### Document section:
Braulio Hernandez Solis, a Mexican citizen, entered the United States without inspection in approximately 2008 and lived in the Austin, Texas area for roughly eighteen years. His parents are lawful permanent residents, and he has four U.S. citizen children. On May 12, 2026, ICE detained him following a traffic stop and served him with a Notice to Appear. He was held at the T. Don Hutto Detention Center in Taylor, Texas with removal proceedings pending.

The government classified Hernandez Solis as an “applicant for admission” subject to mandatory detention under 8 U.S.C. § 1225(b)(2)—a statutory provision the Fifth Circuit had recently upheld as applicable to long-term undocumented residents in Buenrostro-Mendez v. Bondi, 166 F.4th 494 (5th Cir. 2026). Under the government’s interpretation, neither ICE nor an immigration judge could conduct a bond hearing. Petitioner filed a habeas corpus petition under 28 U.S.C. § 2241 on May 19, 2026, arguing that detention without any individualized assessment violated the Due Process Clause of the Fifth Amendment.

The court ordered respondents to show cause within three days. Respondents opposed the petition, arguing in part that Petitioner had failed to exhaust administrative remedies, that DHS v. Thuraissigiam foreclosed his due process claims, and that no procedural due process right to a bond hearing exists under § 1225(b)(2).

The Court’s Holding

Judge Robert Pitman granted the petition, holding that detaining Hernandez Solis under § 1225(b)(2) without any bond hearing violated his Fifth Amendment right to procedural due process. The court acknowledged that the Fifth Circuit’s recent decision in Buenrostro-Mendez resolved the statutory question against petitioner, but found that Buenrostro-Mendez expressly did not reach any constitutional due process challenge—leaving the constitutional question open for independent analysis.

Applying the three-part balancing test from Mathews v. Eldridge, 424 U.S. 319 (1976), the court found all three factors favored Petitioner. His approximately eighteen years of residence in the United States created a substantial liberty interest; detention without any individualized hearing created a high risk of erroneous deprivation; and the government’s interest in ensuring appearance at removal proceedings could be fully addressed at a bond hearing—a process the government itself conducted for decades before its recent reinterpretation of § 1225(b). The court further rejected the government’s reliance on Thuraissigiam, finding Petitioner distinguishable because he did not challenge the admission process and had lived freely in the country for nearly two decades, placing him squarely within the due process protections that attach to persons present in the United States.

The court ordered Petitioner’s immediate release, enjoined further detention without a bond hearing, and placed the burden on the government to justify any re-detention by clear and convincing evidence of dangerousness or flight risk. Respondents were also ordered to file a compliance status report by June 4, 2026.

Key Takeaways

  • The Fifth Circuit’s Buenrostro-Mendez decision—holding that § 1225(b)(2) applies to long-term undocumented residents—does not foreclose independent Fifth Amendment due process challenges, because that ruling addressed only statutory interpretation.

### Set of tasks:
• a. Duplicate a passage of the Hernandez Solis case summary word for word. Begin at the words "The government classified" and stop after "the Fifth Amendment.".
• b. In the Hernandez Solis case summary, by what date were respondents ordered to file a compliance status report?

### Extracted data:
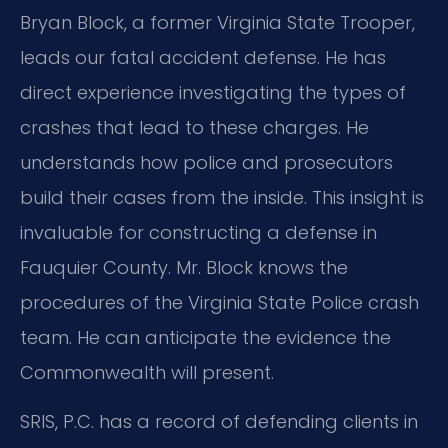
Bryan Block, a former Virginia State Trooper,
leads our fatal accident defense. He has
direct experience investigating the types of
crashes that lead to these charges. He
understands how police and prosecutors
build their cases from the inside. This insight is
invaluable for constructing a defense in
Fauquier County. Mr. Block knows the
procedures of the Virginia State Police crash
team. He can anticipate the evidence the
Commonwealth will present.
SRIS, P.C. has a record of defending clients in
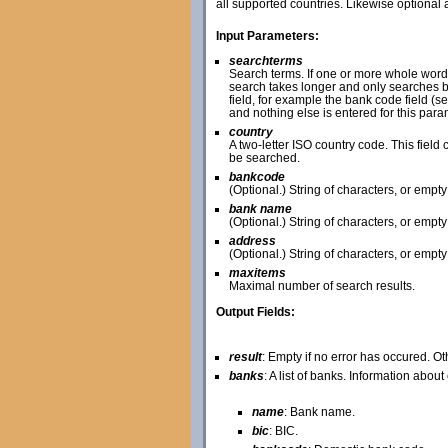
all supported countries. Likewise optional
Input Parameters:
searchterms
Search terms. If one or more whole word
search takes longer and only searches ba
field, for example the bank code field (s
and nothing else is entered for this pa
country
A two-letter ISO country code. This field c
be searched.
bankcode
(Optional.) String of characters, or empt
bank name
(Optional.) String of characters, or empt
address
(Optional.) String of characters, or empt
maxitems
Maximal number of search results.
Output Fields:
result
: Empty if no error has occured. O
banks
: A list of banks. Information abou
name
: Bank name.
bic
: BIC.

### Expected outputs:
• a.
The government classified Hernandez Solis as an “applicant for admission” subject to mandatory detention under 8 U.S.C. § 1225(b)(2)—a statutory provision the Fifth Circuit had recently upheld as applicable to long-term undocumented residents in Buenrostro-Mendez v. Bondi, 166 F.4th 494 (5th Cir. 2026). Under the government’s interpretation, neither ICE nor an immigration judge could conduct a bond hearing. Petitioner filed a habeas corpus petition under 28 U.S.C. § 2241 on May 19, 2026, arguing that detention without any individualized assessment violated the Due Process Clause of the Fifth Amendment.

• b. June 4, 2026.